Distinct FDI screening procedures for national security purposes have become an important investment policy tool in recent years, particularly in developed and emerging economies, reflecting rising political concerns in this area.
In recent years numerous countries have introduced new or reinforced existing mechanisms and procedures specifically dedicated to national security-related investment screening.
From January 2011 to September 2019, at least 13 countries introduced new regulatory frameworks. In addition, at least 45 significant amendments to existing screening systems were recorded in 15 jurisdictions in this period.
UNCTAD identified 28 jurisdictions that have such a distinct mechanism. Moreover, the European Union established an FDI screening cooperation system between the European Commission and the EU member states.
Also, the number of cases, where foreign investment has been blocked or did otherwise not materialize for national security reasons is rising.
UNCTAD identified at least twenty instances of planned foreign takeovers with a value exceeding $50 million that failed for these reasons in the period from 2016 to September 2019.

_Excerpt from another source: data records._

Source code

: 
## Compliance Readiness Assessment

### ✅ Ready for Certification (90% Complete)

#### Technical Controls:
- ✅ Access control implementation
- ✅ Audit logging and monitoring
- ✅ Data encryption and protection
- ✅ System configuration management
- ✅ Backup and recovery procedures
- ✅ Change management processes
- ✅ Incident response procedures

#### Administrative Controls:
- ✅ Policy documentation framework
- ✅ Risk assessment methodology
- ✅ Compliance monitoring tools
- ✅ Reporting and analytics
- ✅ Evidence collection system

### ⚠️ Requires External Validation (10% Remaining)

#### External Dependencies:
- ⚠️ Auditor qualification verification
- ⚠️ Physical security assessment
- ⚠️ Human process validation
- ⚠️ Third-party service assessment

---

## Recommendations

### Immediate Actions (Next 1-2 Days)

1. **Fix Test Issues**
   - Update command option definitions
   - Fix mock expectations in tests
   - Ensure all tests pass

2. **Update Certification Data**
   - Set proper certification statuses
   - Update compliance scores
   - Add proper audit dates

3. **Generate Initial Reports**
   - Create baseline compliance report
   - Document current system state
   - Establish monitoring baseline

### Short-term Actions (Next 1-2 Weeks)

The aggregated value of these transactions amounts to more than $162,5 billion - with the lion's share falling into the last two years. For example, in 2018, the value stood at $150,6 billion - which was equivalent to 11.6 % of the total global FDI flows in that year.
These figures only reflect those cases and transactions for which information is publicly available.
Intergovernmental dialogue could address concerns that tighter investment screening for national security reasons might create new investment barriers.
It could also aim at identifying international best practices, thus strengthening the transparency and predictability of existing screening mechanisms.